In preparations intended to display the flagellated body most of the slides will show numbers of spheres and several or many well-stained flagellated bodies (Figs. 3, 4, 7). Very few crescents remain untransformed. If the slips are removed and dried in from five to ten minutes after being placed on the blotting-paper cells, only crescents, ovals, and spheres will be found; if they are left for three-quarters of an hour to an hour, free microgametes and residual masses may also be found, the latter sometimes enclosed in phagocytes. Occasionally, flagellated bodies are found partially included in phagocytes. Staining with carbol-fuchsin, as above described, makes, when successful, beautiful preparations, but they do not differentiate the chromatin of the nuclear elements. To show this, some form of the Romanowsky method, preferably Leishman's or Giemsa's, must be employed.

Cultivation of the Malaria Parasite

The cultivation in vitro of the malaria parasite, long and unsuccessfully attempted, was at last (1911) effected by Bass, whose results have been fully confirmed. His method is, briefly, as follows: 10 c.c. of aseptically drawn blood from the median basilic vein of an untreated malaria patient are immediately transferred to a large test-tube containing 1/10 c.c. of a 50-per-cent. solution of Merck's dextrose, The tube is fitted with a cap through which runs a glass rod, and with this the blood is gently defibrinated. The mixture is distributed into culture tubes so as to form columns of about 2 in., and then incubated at 40° C. After a time it settles into three layers—an upper (1/2 in.) of serum, an intermediate (1/15 to 1/20 in.) of red and white corpuscles, and a bottom of red corpuscles. It is only in the red corpuscles of the very thin intermediate layer that the parasites grow and multiply. They are absent from the serous or top layer, and they die in the bottom layer. By drawing off with a fine pipette a little of the middle layer the progress of the culture can be watched and subcultures started. To succeed with the latter, however, the leucocytes have to be removed by centrifugation. Strict asepsis and the avoidance of airbubbles in drawing off and defibrinating the blood are indispensable. The sexual cycle has not been cultivated.

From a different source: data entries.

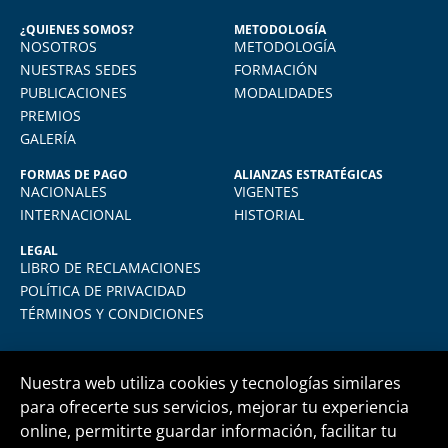
Seguridad Industrial y Salud en el
Trabajo
¿QUIENES SOMOS?
METODOLOGÍA
NOSOTROS
METODOLOGÍA
o
Vivo en Arequipa y llevé el diploma con
total comodidad desde mi casa. La
NUESTRAS SEDES
FORMACIÓN
plataforma virtual de FIDE es muy intuitiva
PUBLICACIONES
MODALIDADES
y muy amigable. La enseñanza virtual es
PREMIOS
igual de exigente como cualquier programa
GALERÍA
presencial. Los recomiendo.
FORMAS DE PAGO
ALIANZAS ESTRATÉGICAS
NACIONALES
VIGENTES
INTERNACIONAL
HISTORIAL
LEGAL
LIBRO DE RECLAMACIONES
POLÍTICA DE PRIVACIDAD
TÉRMINOS Y CONDICIONES
Nuestra web utiliza cookies y tecnologías similares
para ofrecerte sus servicios, mejorar tu experiencia
online, permitirte guardar información, facilitar tu
Central telefónica
+51 1 500 6133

Important results are likely to accrue from Bass's discovery, particularly in the determination of species of parasite, in their morphology, in diagnosis, in the action of quinine, and also in settling disputed points in regard to the latency of malarial infections.

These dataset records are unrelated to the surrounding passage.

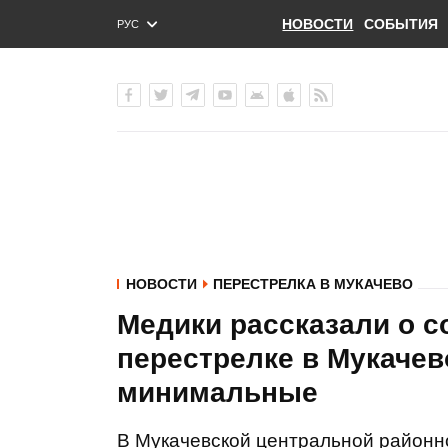
НОВОСТИ
СОБЫТИЯ
РУС
ENG
УКР
НОВОСТИ
ПЕРЕСТРЕЛКА В МУКАЧЕВО
Медики рассказали о с
перестрелке в Мукачев
минимальные
В Мукачевской центральной районн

  1. Bleu borrel is methylene blue and silver oxide. It is prepared as follows: In a 150-c.c. glass measure several crystals of nitrate of silver are placed, and the measure is then filled with a concentrated solution of soda. The black precipitate of silver oxide is washed several times in distilled water, then a saturated solution of methylene blue (Höchst) is poured into the oxide and left in contact for fifteen days.
  2. When it is not intended to preserve the slides a cover-glass may be dispensed with, and the immersion lens used with only the cedar oil between it and the film. For purposes of diagnosis this suffices, and much time and material are saved. Indeed, stained films retain their colour longest if balsam and cover-glass are not applied.